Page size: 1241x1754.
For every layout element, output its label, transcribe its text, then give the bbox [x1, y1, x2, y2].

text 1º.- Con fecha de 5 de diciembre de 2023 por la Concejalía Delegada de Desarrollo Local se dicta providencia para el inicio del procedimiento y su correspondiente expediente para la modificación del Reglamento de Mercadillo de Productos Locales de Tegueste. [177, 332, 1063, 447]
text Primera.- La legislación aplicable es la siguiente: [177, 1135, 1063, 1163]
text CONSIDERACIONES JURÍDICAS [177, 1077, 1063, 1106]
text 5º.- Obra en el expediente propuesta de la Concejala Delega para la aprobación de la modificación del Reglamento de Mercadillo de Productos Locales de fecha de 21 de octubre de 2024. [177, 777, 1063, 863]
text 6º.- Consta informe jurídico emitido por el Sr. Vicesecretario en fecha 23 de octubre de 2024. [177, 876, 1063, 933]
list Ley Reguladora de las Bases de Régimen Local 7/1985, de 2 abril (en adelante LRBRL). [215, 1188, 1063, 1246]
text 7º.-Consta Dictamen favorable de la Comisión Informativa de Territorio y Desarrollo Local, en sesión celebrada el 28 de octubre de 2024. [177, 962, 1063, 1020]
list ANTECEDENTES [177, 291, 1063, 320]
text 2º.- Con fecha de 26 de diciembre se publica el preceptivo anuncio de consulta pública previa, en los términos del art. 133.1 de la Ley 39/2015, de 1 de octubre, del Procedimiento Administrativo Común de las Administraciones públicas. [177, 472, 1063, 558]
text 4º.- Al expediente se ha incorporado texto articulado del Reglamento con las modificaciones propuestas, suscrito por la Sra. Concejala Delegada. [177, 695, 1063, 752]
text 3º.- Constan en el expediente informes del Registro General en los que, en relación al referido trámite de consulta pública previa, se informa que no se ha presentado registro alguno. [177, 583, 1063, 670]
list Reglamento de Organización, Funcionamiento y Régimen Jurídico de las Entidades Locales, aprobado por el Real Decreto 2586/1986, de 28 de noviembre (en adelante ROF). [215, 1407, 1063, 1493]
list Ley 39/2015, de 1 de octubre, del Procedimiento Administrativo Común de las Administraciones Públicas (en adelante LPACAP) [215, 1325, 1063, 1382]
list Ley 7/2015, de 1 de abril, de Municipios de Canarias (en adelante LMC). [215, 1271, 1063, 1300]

What this task involves: Rewrite the entries above, substituting "Ordenanza" for every occurrence of "Reglamento" and leaving everything else unchanged.

Full answer:
Page size: 1241x1754.
For every layout element, output its label, transcribe its text, then give the bbox [x1, y1, x2, y2].

text 1º.- Con fecha de 5 de diciembre de 2023 por la Concejalía Delegada de Desarrollo Local se dicta providencia para el inicio del procedimiento y su correspondiente expediente para la modificación del Ordenanza de Mercadillo de Productos Locales de Tegueste. [177, 332, 1063, 447]
text Primera.- La legislación aplicable es la siguiente: [177, 1135, 1063, 1163]
text CONSIDERACIONES JURÍDICAS [177, 1077, 1063, 1106]
text 5º.- Obra en el expediente propuesta de la Concejala Delega para la aprobación de la modificación del Ordenanza de Mercadillo de Productos Locales de fecha de 21 de octubre de 2024. [177, 777, 1063, 863]
text 6º.- Consta informe jurídico emitido por el Sr. Vicesecretario en fecha 23 de octubre de 2024. [177, 876, 1063, 933]
list Ley Reguladora de las Bases de Régimen Local 7/1985, de 2 abril (en adelante LRBRL). [215, 1188, 1063, 1246]
text 7º.-Consta Dictamen favorable de la Comisión Informativa de Territorio y Desarrollo Local, en sesión celebrada el 28 de octubre de 2024. [177, 962, 1063, 1020]
list ANTECEDENTES [177, 291, 1063, 320]
text 2º.- Con fecha de 26 de diciembre se publica el preceptivo anuncio de consulta pública previa, en los términos del art. 133.1 de la Ley 39/2015, de 1 de octubre, del Procedimiento Administrativo Común de las Administraciones públicas. [177, 472, 1063, 558]
text 4º.- Al expediente se ha incorporado texto articulado del Ordenanza con las modificaciones propuestas, suscrito por la Sra. Concejala Delegada. [177, 695, 1063, 752]
text 3º.- Constan en el expediente informes del Registro General en los que, en relación al referido trámite de consulta pública previa, se informa que no se ha presentado registro alguno. [177, 583, 1063, 670]
list Ordenanza de Organización, Funcionamiento y Régimen Jurídico de las Entidades Locales, aprobado por el Real Decreto 2586/1986, de 28 de noviembre (en adelante ROF). [215, 1407, 1063, 1493]
list Ley 39/2015, de 1 de octubre, del Procedimiento Administrativo Común de las Administraciones Públicas (en adelante LPACAP) [215, 1325, 1063, 1382]
list Ley 7/2015, de 1 de abril, de Municipios de Canarias (en adelante LMC). [215, 1271, 1063, 1300]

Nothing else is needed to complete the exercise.